Engineers at the University of Tokyo developed a method for growing muscle cells from rats on flexible hydrogel sheets and then pairing them to move in opposing fashions on a synthetic skeletal frame.
It's not exactly a T-800 cyborg Terminator, but the whole set-up has been a step up on previous attempts to marry flesh with robotics.
Nature has done a top job evolving high precision, power-efficient mechanical actuators - the mechanism that turns an input signal into movement. We call it muscle tissue.
But translating muscles from a living system to a synthetic frame is easier said than done, as the biochemistry of muscle cells forces them to pull inward and shrink over time.
"This spontaneous shrinkage makes the skeletal muscle tissues much shorter than their initial length, leading to contraction malfunction," the researchers explain in their report.
In an attempt to get around this problem, muscle tissue can be cultured on a rigid frame. Anchoring it in this way maintains its overall length, but the frame's stiffness makes the muscle less suitable as an actuator, while limiting its power.
Getting a muscle to last without shrinking while remaining strong enough to function has proved challenging, leading researchers to go back to nature once again.
Instead of a stiff frame, this time the team used more bendy layers of hydrogel grooved to accommodate long muscle fibres, which were then seeded with skeletal muscle cells called myoblasts.
To get around the shrinkage problem, the researchers created a synthetic skeleton that connected pairs of muscles in opposition, connecting each to a lever that could be pulled back and forth under the control of a pair of electrodes.

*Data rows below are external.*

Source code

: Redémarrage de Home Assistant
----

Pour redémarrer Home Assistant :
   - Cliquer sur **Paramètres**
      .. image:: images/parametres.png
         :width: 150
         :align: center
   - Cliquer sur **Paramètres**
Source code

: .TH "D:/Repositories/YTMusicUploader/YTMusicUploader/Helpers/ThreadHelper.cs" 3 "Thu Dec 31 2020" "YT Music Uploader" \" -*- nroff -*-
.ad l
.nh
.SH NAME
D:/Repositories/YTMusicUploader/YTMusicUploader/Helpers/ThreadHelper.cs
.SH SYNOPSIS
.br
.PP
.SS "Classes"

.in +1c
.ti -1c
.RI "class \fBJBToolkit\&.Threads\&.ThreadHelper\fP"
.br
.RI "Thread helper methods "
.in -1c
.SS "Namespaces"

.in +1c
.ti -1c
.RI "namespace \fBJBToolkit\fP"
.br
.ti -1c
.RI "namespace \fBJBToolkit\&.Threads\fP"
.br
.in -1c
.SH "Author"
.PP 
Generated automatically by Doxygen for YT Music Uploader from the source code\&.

The experiment worked much like a tiny arm, with one muscle acting like miniature biceps and the other like the opposing triceps.
"Once we had built the muscles, we successfully used them as antagonistic pairs in the robot, with one contracting and the other expanding, just like in the body," says senior researcher Shoji Takeuchi.
Thanks to this balancing method, their finger-sized arm was still performing adequate bicep curls a week later.
"The fact that they were exerting opposing forces on each other stopped them shrinking and deteriorating, like in previous studies," says Takeuchi.
A closer look at the arrangement of the cells down the grooves inside the hydrogel frames showed they provided a much higher amount of contractile force than previously. Tinkering with those structures could potentially squeeze even more pulling power out of the muscles.
The researchers conducted several tests on the tiny hybrid machine, manipulating a square shape and picking up a ring with ease.
Admittedly, there's a long way to go before such devices can travel back in time to change the course of history by assassinating people, but we're pretty sure Skynet also would have started with something just as small.
"Our findings show that, using this antagonistic arrangement of muscles, these robots can mimic the actions of a human finger," says the report's lead author Yuya Morimoto.
"If we can combine more of these muscles into a single device, we should be able to reproduce the complex muscular interplay that allow hands, arms, and other parts of the body to function."
Science fiction aside, bioengineered devices based on this kind of technology open up the options for organ replacement and prosthetics in the future.
By blurring the lines between synthetic materials, electronics, and our own flesh, we can more seamlessly integrate life-enhancing technology into our bodies.
At least, that's the plan. Because if we're really just adding flesh and muscle to robots, the kind of abuse we put them under just got a whole lot more complicated.
This research was published in Science Robotics.